It can be shown through less elementary methods that:
$\displaystyle \large \frac{2}{3}n\sqrt{n} < \sum_{k=1}^n \sqrt{k} < \frac{2}{3}n\sqrt{n} + \frac{\sqrt{n}}{2}$
It is easy, but tedious, through squaring, to show that:
Lemma: $\displaystyle \large \frac{3}{2}\sqrt{k} > \left(k+\frac{1}{2}\right)^{\frac{3}{2}} - \left(k-\frac{1}{2}\right)^{\frac{3}{2}} $
Then telescope to obtain a slightly stronger lower bound than what we seek and acquire the lower bound with some basic inequalities
$\large 1. $ Does there exist an easier way to prove the lemma that doesn't use calculus or induction? Exploiting monotonicity and convexity does not count as calculus, for the purposes of this question.
$\large 2. $ Is there a telescope for the upper bound?

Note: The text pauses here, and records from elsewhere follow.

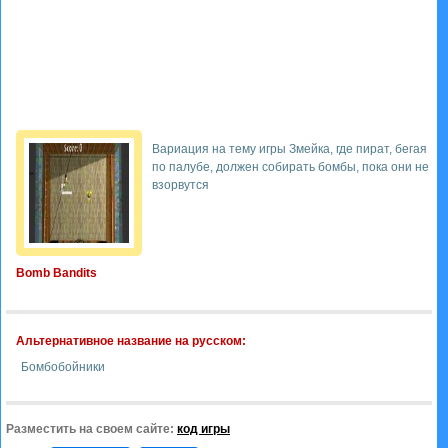
Вариация на тему игры Змейка, где пират, бегая
по палубе, должен собирать бомбы, пока они не
взорвутся
Bomb Bandits
Альтернативное название на русском:
Бомбобойники
Разместить на своем сайте:
код игры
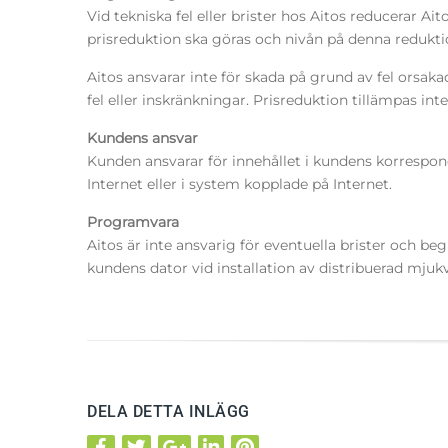
Vid tekniska fel eller brister hos Aitos reducerar Ai
prisreduktion ska göras och nivån på denna redukti
Aitos ansvarar inte för skada på grund av fel orsaka
fel eller inskränkningar. Prisreduktion tillämpas i
Kundens ansvar
Kunden ansvarar för innehållet i kundens korrespon
Internet eller i system kopplade på Internet.
Programvara
Aitos är inte ansvarig för eventuella brister och be
kundens dator vid installation av distribuerad mjuk
DELA DETTA INLÄGG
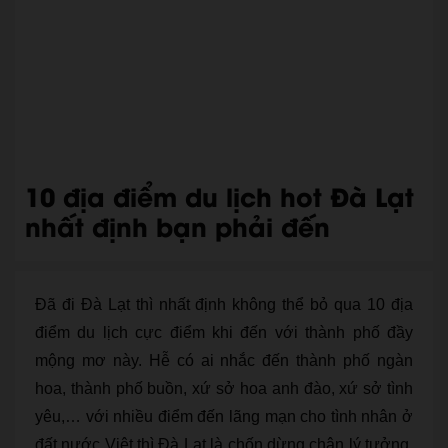
10 địa điểm du lịch hot Đà Lạt
nhất định bạn phải đến
Đã đi Đà Lạt thì nhất định không thể bỏ qua 10 địa
điểm du lịch cực điểm khi đến với thành phố đầy
mộng mơ này. Hễ có ai nhắc đến thành phố ngàn
hoa, thành phố buồn, xứ sở hoa anh đào, xứ sở tình
yêu,… với nhiều điểm đến lãng mạn cho tình nhân ở
đất nước Việt thì Đà Lạt là chốn dừng chân lý tưởng.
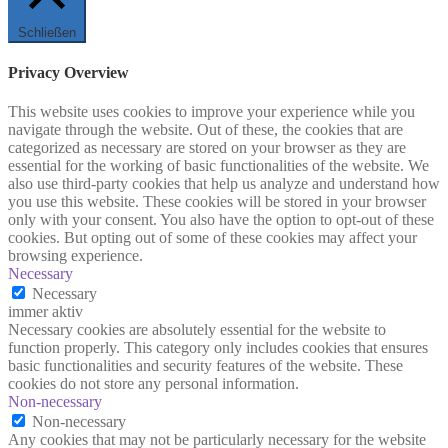
Schließen
Privacy Overview
This website uses cookies to improve your experience while you
navigate through the website. Out of these, the cookies that are
categorized as necessary are stored on your browser as they are
essential for the working of basic functionalities of the website. We
also use third-party cookies that help us analyze and understand how
you use this website. These cookies will be stored in your browser
only with your consent. You also have the option to opt-out of these
cookies. But opting out of some of these cookies may affect your
browsing experience.
Necessary
Necessary
immer aktiv
Necessary cookies are absolutely essential for the website to
function properly. This category only includes cookies that ensures
basic functionalities and security features of the website. These
cookies do not store any personal information.
Non-necessary
Non-necessary
Any cookies that may not be particularly necessary for the website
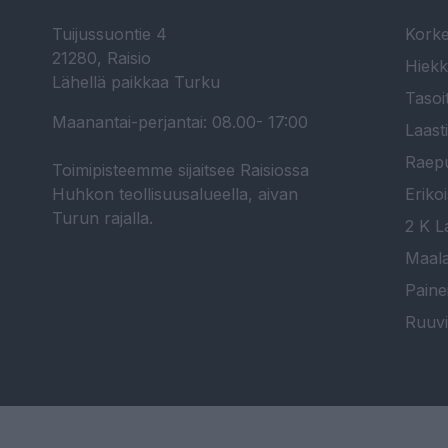
Tuijussuontie 4
Korke
21280, Raisio
Hiekk
Lähellä paikkaa Turku
Tasoi
Maanantai-perjantai: 08.00- 17:00
Laast
Raepu
Toimipisteemme sijaitsee Raisiossa
Huhkon teollisuusalueella, aivan
Erikoi
Turun rajalla.
2 K La
Maala
Paine
Ruuvi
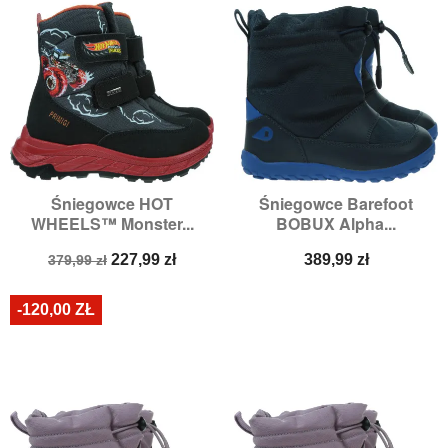
Śniegowce HOT
Śniegowce Barefoot
WHEELS™ Monster...
BOBUX Alpha...
Cena
Cena
Cena
227,99 zł
389,99 zł
379,99 zł
podstawowa
-120,00 ZŁ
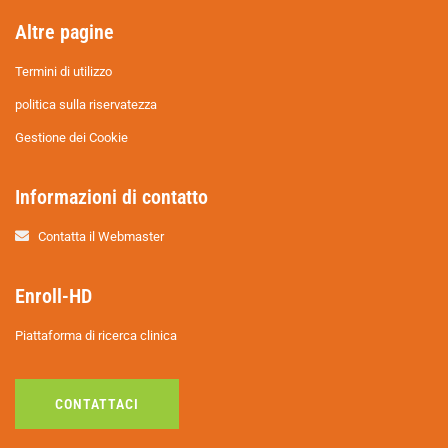
Altre pagine
Termini di utilizzo
politica sulla riservatezza
Gestione dei Cookie
Informazioni di contatto
Contatta il Webmaster
Enroll-HD
Piattaforma di ricerca clinica
CONTATTACI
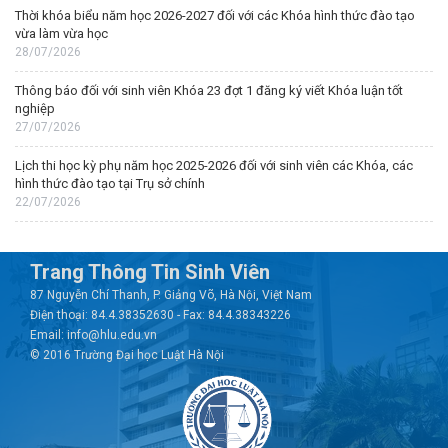
Thời khóa biểu năm học 2026-2027 đối với các Khóa hình thức đào tạo
vừa làm vừa học
28/07/2026
Thông báo đối với sinh viên Khóa 23 đợt 1 đăng ký viết Khóa luận tốt
nghiệp
27/07/2026
Lịch thi học kỳ phụ năm học 2025-2026 đối với sinh viên các Khóa, các
hình thức đào tạo tại Trụ sở chính
22/07/2026
Trang Thông Tin Sinh Viên
87 Nguyễn Chí Thanh, P. Giảng Võ, Hà Nội, Việt Nam
Điện thoại: 84.4.38352630 - Fax: 84.4.38343226
Email: info@hlu.edu.vn
© 2016 Trường Đại học Luật Hà Nội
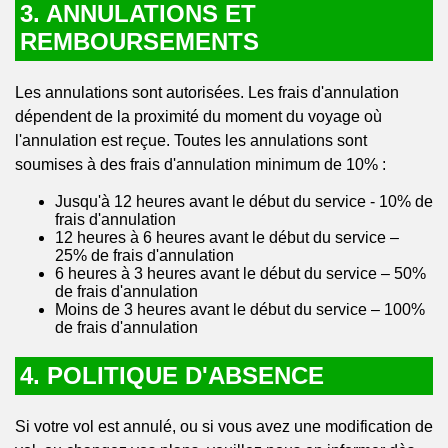
3. ANNULATIONS ET
REMBOURSEMENTS
Les annulations sont autorisées. Les frais d'annulation
dépendent de la proximité du moment du voyage où
l'annulation est reçue. Toutes les annulations sont
soumises à des frais d'annulation minimum de 10% :
Jusqu'à 12 heures avant le début du service - 10% de
frais d'annulation
12 heures à 6 heures avant le début du service –
25% de frais d'annulation
6 heures à 3 heures avant le début du service – 50%
de frais d'annulation
Moins de 3 heures avant le début du service – 100%
de frais d'annulation
4. POLITIQUE D'ABSENCE
Si votre vol est annulé, ou si vous avez une modification de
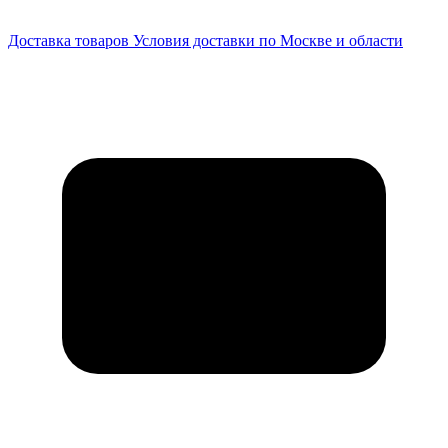
Доставка товаров
Условия доставки по Москве и области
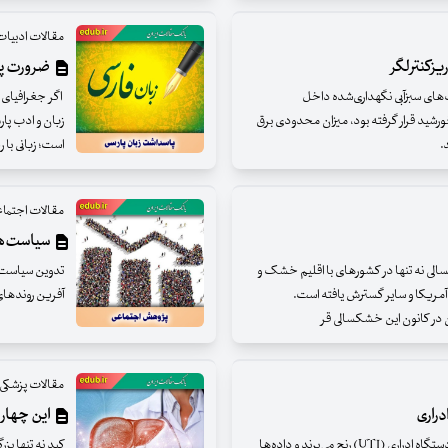
مقالات ادبیات
ریزکنترلگر
ضرورت پا
‌های سبزآبی نگهداری‌شده داخل
اگر جغرافیای س
 خورشید قرار گرفته بود، میزان محدودی برق
زبان و ادب پار
.
است؛ زبانی با 
مقالات اجتما
سیاست‌ها 
الی نه تنها در کشورهای با اقلیم خشک و
تدوین سیاست‌ه
 آمریکا و سایر گسترش یافته است.
آفرین روندهای
ن در کانون این خشکسالی قر
مقالات پزشکی
دراری
این چهار 
بیش از نیمی از زنان در مقطعی از زندگی خود از عفونت دستگاه ادراری (UTI) رنج می‌برند و داده‌ها
کبد نه تنها بز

I have tried with $\displaystyle \left(k+\frac{2}{3}\right)^{\frac{3}{2}} - \left(k-\frac{1}{3}\right)^{\frac{3}{2}}, \left(k+\frac{3}{4}\right)^{\frac{3}{2}} - \left(k-\frac{1}{4}\right)^{\frac{3}{2}} \text{ and } \left(k+\frac{3}{5}\right)^{\frac{3}{2}} - \left(k-\frac{2}{5}\right)^{\frac{3}{2}}$
to no success, as the upper bound is stronger than all three obtained from telescoping.
Let $\frac{3}{2}\sqrt{k}=a$, $\sqrt{\left(k+\frac{1}{2}\right)^3}=b$ and $\sqrt{\left(k-\frac{1}{2}\right)^3}=c$.
Since $b>c$, we see that $a+b-c>0$ and $$b+c=\left(k+\frac{1}{2}\right)\sqrt{k+\frac{1}{2}}+\left(k-\frac{1}{2}\right)\sqrt{k-\frac{1}{2}}\geq\sqrt{k}+1\cdot\frac{1}{2}\sqrt{k}=\frac{3}{2}\sqrt{k}=a,$$ which says, that $b+c-a>0$.
But $$(a+b+c)(a+b-c)(a+c-b)(b+c-a)=$$ $$=2(a^2b^2+a^2c^2+b^2c^2)-a^4-b^4-c^4=\frac{1}{16}(3k^2-1)>0,$$ which says that $a+c>b$ and we are done!